Darcy White, uno dei pazienti di Sanborn, sta ricevendo Opdivo con radiazioni ad alte dosi. Il NSCLC della White è stato diagnosticato nel 2009 ed è stato inizialmente trattato con chirurgia e chemioterapia, seguito da una sperimentazione di Tarceva, un farmaco mirato all’EGFR. Ma, nel 2016, le è stato diagnosticato un nuovo cancro primario. Un trattamento iniziale con la chemioterapia non ha eliminato il cancro, così le sono state somministrate radiazioni ad alte dosi nell’aprile 2017, seguite da Opdivo ogni due settimane. Il farmaco causa un po’ di stanchezza e secchezza degli occhi e della bocca, ma questi effetti collaterali “non sono niente in confronto alla chemio”, dice White, 58 anni, una dirigente di assicurazioni sanitarie che è tornata a lavorare a tempo pieno. Non vede l’ora di discutere la possibilità di interrompere tutti i trattamenti con i suoi medici quest’anno, ma si sente fortunata a rispondere bene a un farmaco immunoterapico con effetti collaterali relativamente minori. “I progressi della ricerca, anche solo negli ultimi due anni, sono stati incredibili”, dice. “Mi sento così fortunata.”

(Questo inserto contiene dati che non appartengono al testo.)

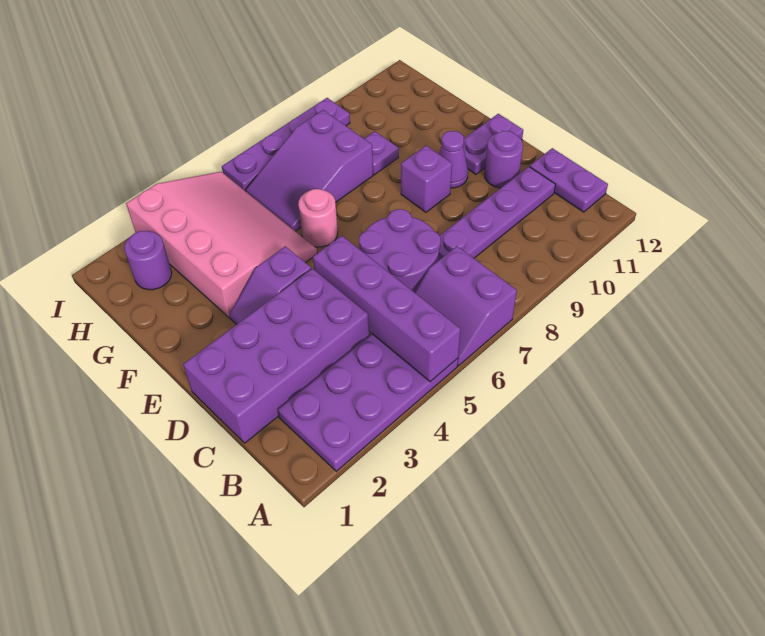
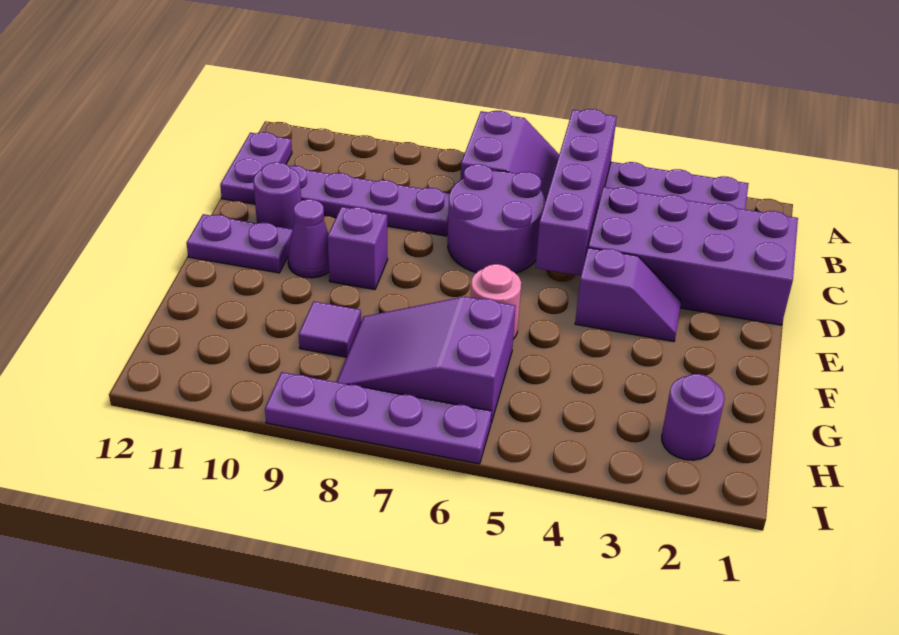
pink slope F3:I5 level 1 top 3 -> none
purple slope G6:H8 level 1 top 8 -> purple slope G6:H8 level 1 top 6
purple plate G9 level 1 -> purple tile G9 level 1

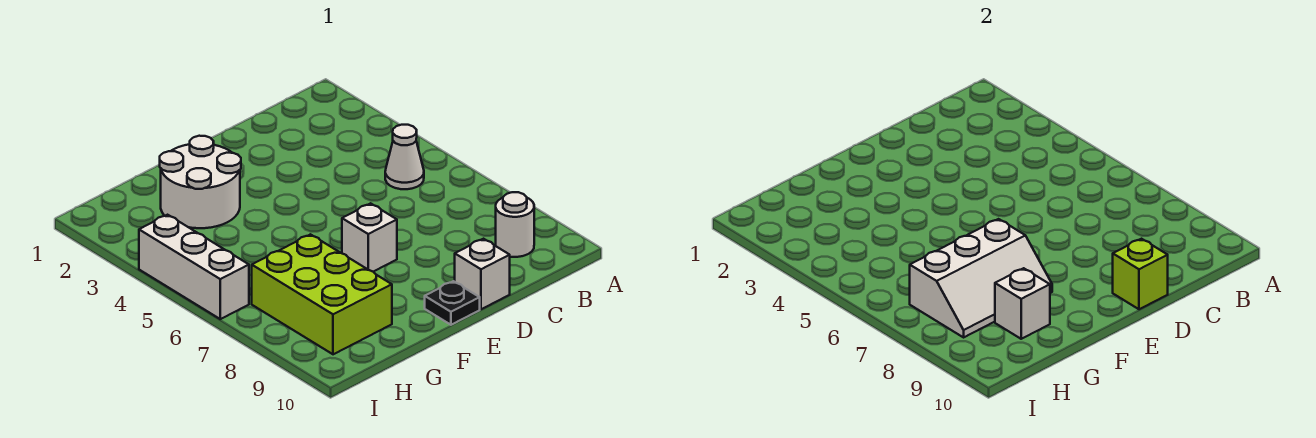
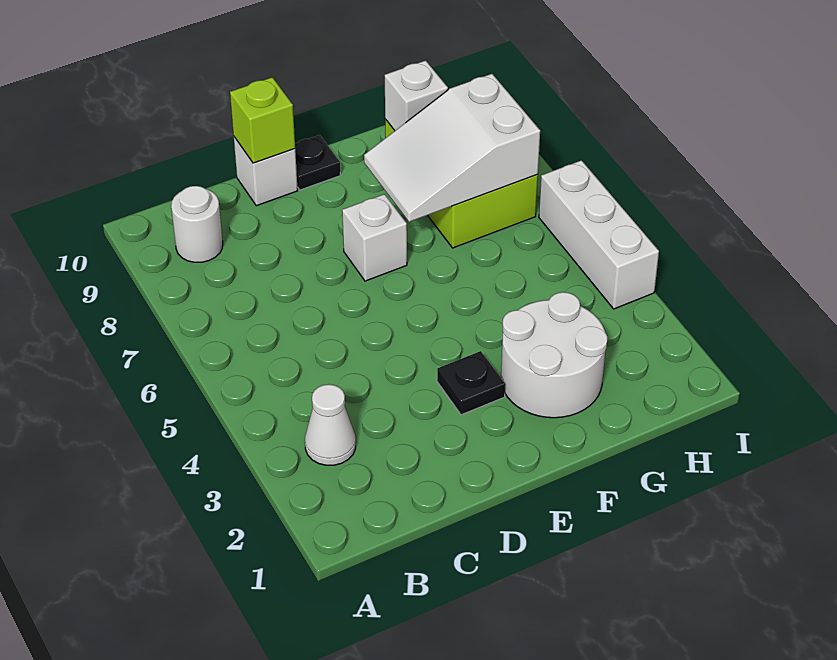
white cone B5 level 1 -> white cone B3 level 1
none -> black plate E3 level 1
white slope F7:H8 level 2 top 7 -> white slope F7:H8 level 2 top H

Perché gli effetti collaterali dei farmaci immunoterapici sono relativamente benigni rispetto a quelli della chemioterapia, è possibile per alcuni pazienti continuare a prenderli per molti anni per tenere sotto controllo il loro cancro ai polmoni. E alcuni studi recenti stanno mostrando un beneficio a lungo termine con i trattamenti di immunoterapia. A febbraio, sono stati pubblicati i dati di uno studio che ha confrontato Opdivo con il farmaco chemioterapico docetaxel in pazienti con NSCLC avanzato. Il tasso di sopravvivenza globale a tre anni era del 17% nei pazienti che assumevano Opdivo, rispetto all’8% in quelli che ricevevano docetaxel. Il tasso in cui i pazienti sono sopravvissuti per tre anni senza che la loro malattia progredisse è stato del 10 per cento con Opdivo, rispetto a meno dell’1 per cento per il docetaxel, e la durata mediana della risposta a Opdivo è stata di circa due anni – superando di gran lunga la risposta al docetaxel, che era sotto i sei mesi. “Questo dimostra che un numero sostanziale di pazienti ottiene risposte molto sostenibili, a lungo termine”, dice Everett Vokes, M.D., capo del dipartimento di medicina presso l’Università di Chicago e l’autore principale dello studio. “Dei pazienti che hanno beneficiato di (Opdivo), è stato impressionante quanto a lungo è durato il beneficio.”